Tudo em família
É possível traçar um retrato fidedigno da decrépita Administração Pública portuguesa, e da justiça em particular, com uma simples notícia de jornal. Aconteceu ontem, num artigo de Graça Rosendo sobre o Tribunal de Contas (TC) publicado no semanário Sol. Revela a jornalista que, apesar das anunciadas restrições a novas contratações neste e noutros organismos do Estado, "só este ano já entraram no TC - por transferência ou requisição - 14 novos funcionários, três dos quais são técnicos administrativos". E vejam lá a coincidência: uma dessas requisições permitiu a entrada "da filha de um dos juízes-conselheiros do TC", que aqui permanecerá um ano, "renovável", para integrar o Departamento de Planeamento e Consultadoria do Tribunal de Contas. Revela ainda o Sol que a jovem licenciada em Direito "tem como única experiência profissional ser 'directora de serviços' na IPSS, de onde foi requisitada". Segue-se mais uma notável coincidência: esta última instituição "é presidida pela mãe, sendo o pai presidente da assembleia-geral".
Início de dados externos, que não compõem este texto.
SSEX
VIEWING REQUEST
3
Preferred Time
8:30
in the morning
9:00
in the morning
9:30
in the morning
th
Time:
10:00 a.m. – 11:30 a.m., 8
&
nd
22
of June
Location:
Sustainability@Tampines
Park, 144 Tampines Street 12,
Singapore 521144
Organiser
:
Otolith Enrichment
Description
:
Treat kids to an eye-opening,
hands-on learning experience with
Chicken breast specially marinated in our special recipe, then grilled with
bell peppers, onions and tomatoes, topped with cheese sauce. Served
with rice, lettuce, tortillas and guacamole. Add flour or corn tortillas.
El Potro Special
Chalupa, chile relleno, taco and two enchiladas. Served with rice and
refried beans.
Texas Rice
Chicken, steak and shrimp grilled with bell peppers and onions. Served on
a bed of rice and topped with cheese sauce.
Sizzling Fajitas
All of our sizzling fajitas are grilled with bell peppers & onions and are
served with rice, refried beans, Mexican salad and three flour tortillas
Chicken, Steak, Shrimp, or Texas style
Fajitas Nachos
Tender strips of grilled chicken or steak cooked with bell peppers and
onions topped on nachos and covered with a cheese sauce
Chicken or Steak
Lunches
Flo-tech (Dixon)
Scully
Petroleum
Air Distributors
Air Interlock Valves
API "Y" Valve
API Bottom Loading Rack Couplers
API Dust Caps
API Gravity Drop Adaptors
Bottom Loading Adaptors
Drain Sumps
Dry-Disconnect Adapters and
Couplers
O pai da menina, contactado pelo jornal, desvaloriza o facto, assegurando que "outros conselheiros têm também familiares no TC". Ele próprio teve outra filha "a trabalhar no tribunal durante três ou quatro meses". Sempre por mero acaso: as coincidências sucedem-se nesta história.
É um quadro tocante: afinal fica tudo em família. Só existe um pequeno problema: quem paga este admirável jogo de cadeiras somos nós.